Ich fragte sie verlegen. Sie grinste: “Möchtest Du denn?” Ich nickte. Sie griff nach meinem Schwanz und legte ihn direkt an den Eingang ihrer Muschi. “Da geht’s rein!”, sagte sie und drückte sich ein klein wenig gegen mich, um mich ein oder zwei Zentimeter in sich eindringen zu lassen. Meinen Schwanz und meine Sinne hatte ich nun nicht mehr unter Kontrolle. Ich hätte wohl direkt kommen können. Ein paar Sekunden verharrten wir in dieser Haltung und ich genoss es, in ihrem Eingang zu stecken.

Ich versuchte nun, mein Teil tiefer zu schieben aber Mama zog ihr Becken zurück und legte ihn wieder zwischen ihre Beine und rieb mich wie zuvor.

“Ich bin genauso geil drauf wie Du und könnte einfach so loslegen, aber ich bin Deine Mutter.”

“Das ist mir so egal.” Ich rieb meinen Schwanz an ihr, aber sie ließ mich los.

“Hättest Du Lust, mal mit Melanie?”, fragte sie “Sie ist schon lange alleine und scharf ohne Ende.”

Das war eine Überlegung wert.

“Melanie und ich haben es auch schon ein paar Mal getrieben”, sagte Mama und ich konnte es kaum glauben. “Ich könnte was einfädeln und wäre auch dabei - ein Dreier sozusagen. ”

Ich traute meinen Ohren nicht und willigte ein.

Am nächsten Wochenende kam Melanie zu Besuch. Diesmal lief zur Einstimmung eine Erotik-DVD. Die beiden hatten das perfekt eingefädelt und alles vorher abgesprochen. Natürlich wusste Melanie nicht, dass ich Erfahrungen mit meiner Mutter hatte. Die beiden setzten sich links und rechts neben mich und streichelten über meinen Körper. Melanie ging ganz schön ran und zog mich aus. Die beiden halfen sich auch gegenseitig aus den Kleidern und saßen nackt neben mir. Vor meiner Nase küssten sie sich und stachelten mich auf. Ihre Brüste drückten links und rechts an mich. Melanie fasste meinen Schwanz an und begann, mich zu reizen. Die beiden standen auf, ich sollte mich auf einen Stuhl setzen. Melanie setzte sich auf meinen Schoß und küsste mich. Sie rieb ihren Bauch an meinem Schwanz. Meine Mutter zog die Couch aus zu einer großen Spielwiese. Melanie ging zu ihr, ich sollte sitzen bleiben.

Die beiden boten mir eine Lesben-Show. Rieben ihre Muschis aneinander, leckten sich gegenseitig und unterließen nichts, um sich gegenseitig aufzugeilen.

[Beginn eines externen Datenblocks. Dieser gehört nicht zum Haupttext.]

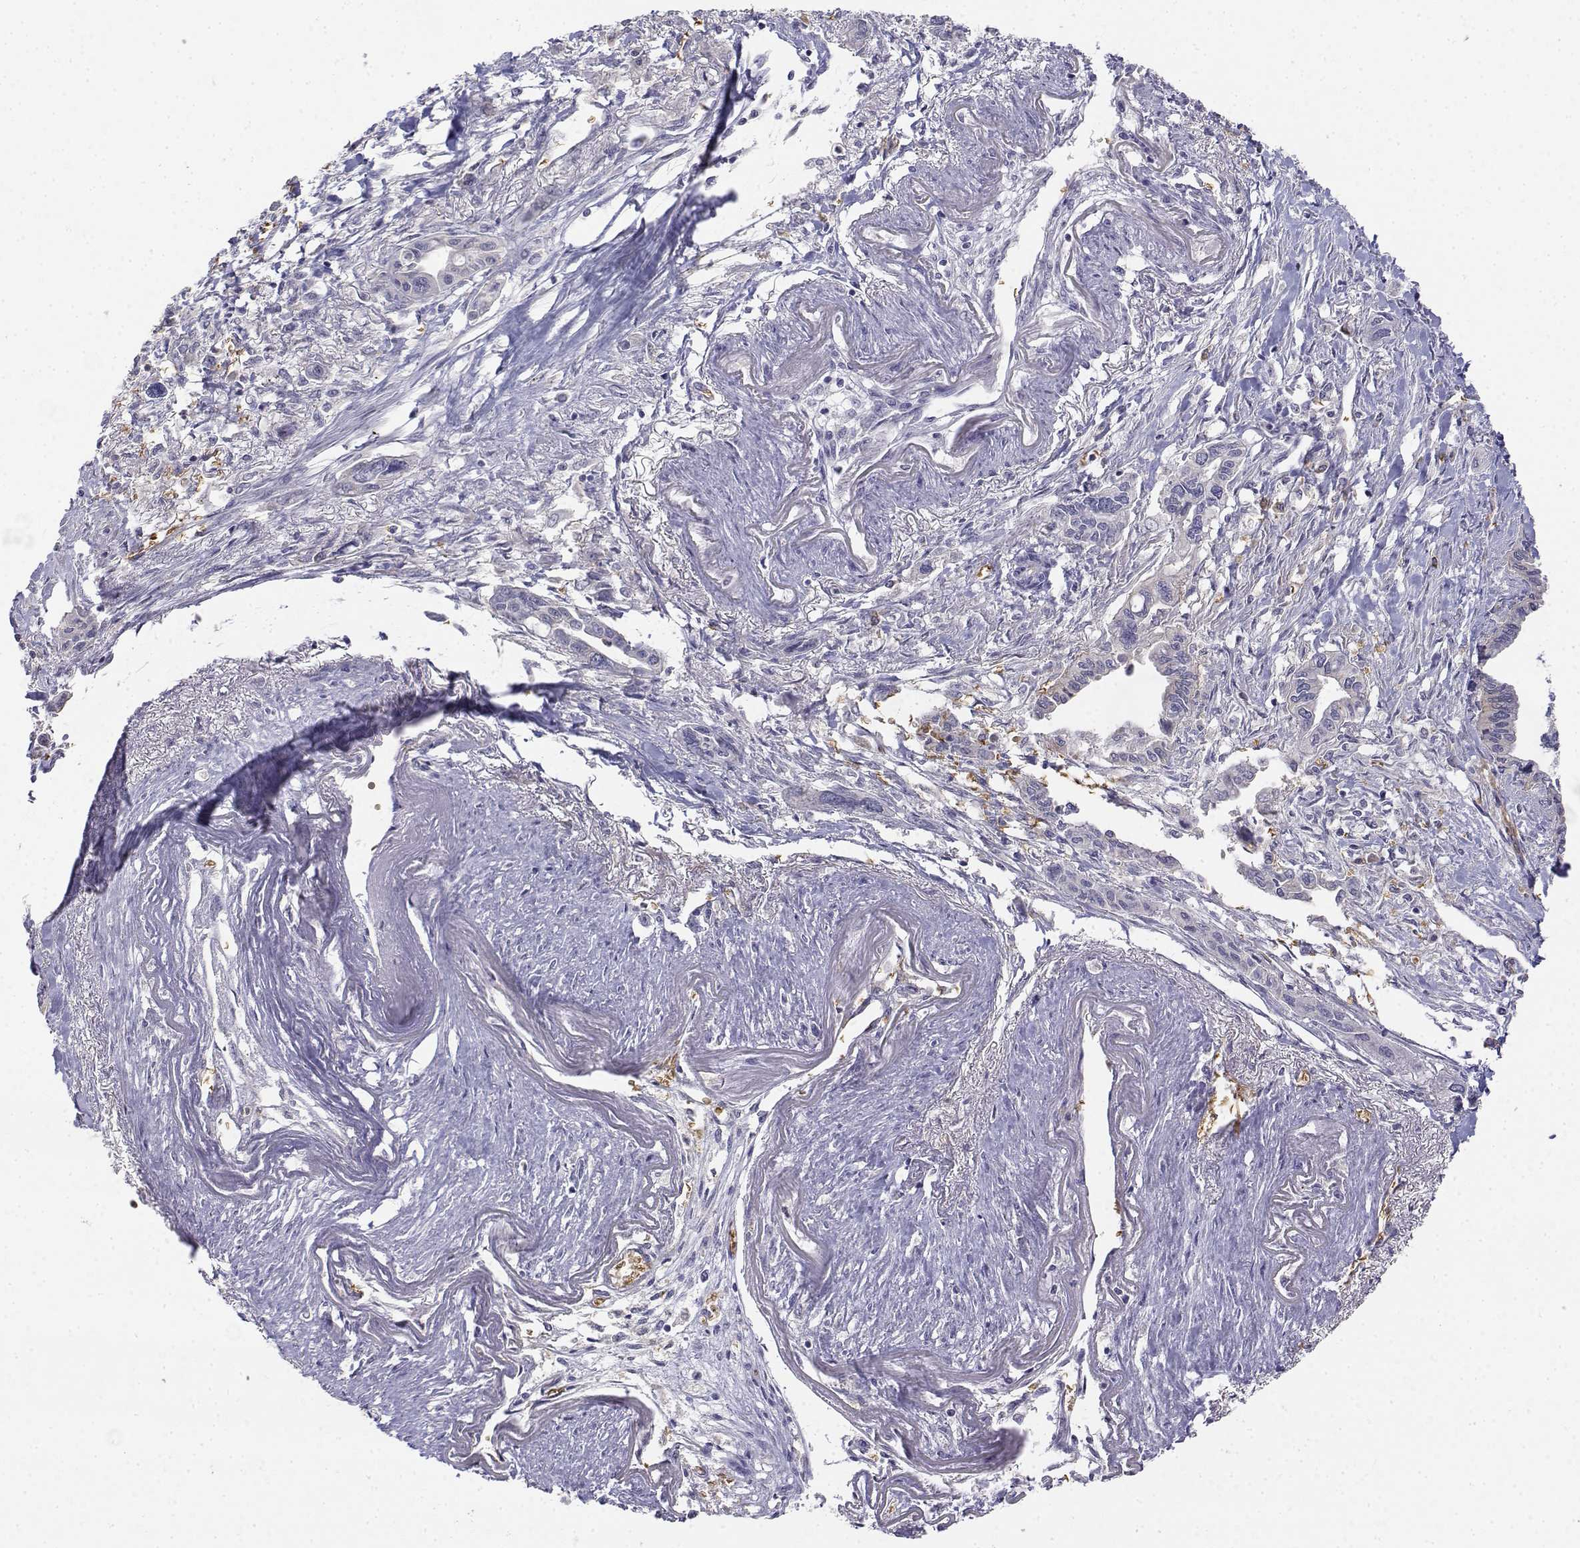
{"staining": {"intensity": "negative", "quantity": "none", "location": "none"}, "tissue": "pancreatic cancer", "cell_type": "Tumor cells", "image_type": "cancer", "snomed": [{"axis": "morphology", "description": "Adenocarcinoma, NOS"}, {"axis": "topography", "description": "Pancreas"}], "caption": "Pancreatic cancer (adenocarcinoma) was stained to show a protein in brown. There is no significant staining in tumor cells.", "gene": "CADM1", "patient": {"sex": "male", "age": 60}}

Melanie sagte: “Es ist Zeit, Deinen Sohn mit ins Spiel zu nehmen, sonst platzt der noch.”

Meine Mutter sagte: “Mach das Licht aus.”

Ich drückte auf den Schalter und es war stockfinster. Die beiden legten sich auf den Teppich und leckten sich in der 69er-Position. Ich tastete mich ran und eine Hand zog mich an den oben liegenden Hintern. Ich krabbelte dahinter und war bereit zu allem. Eine Hand zog meinen Schwanz herbei und steckte ihn in den Mund der untenliegenden Frau. Ich hatte keine Ahnung, wer wo lag und das erhöhte die Spannung. Dieser Mund blies mir meinen Schwanz und die Hand steckte ihn in die Muschi, die vor mir lag. Ich stieß zu und genoss zum ersten Mal in meinem Leben eine Muschi von innen. Ich kam verdammt schnell und unbeherrscht. Die Hand zog mich unmittelbar vorm Abspritzen heraus und der Mund nahm mich wieder in sich auf.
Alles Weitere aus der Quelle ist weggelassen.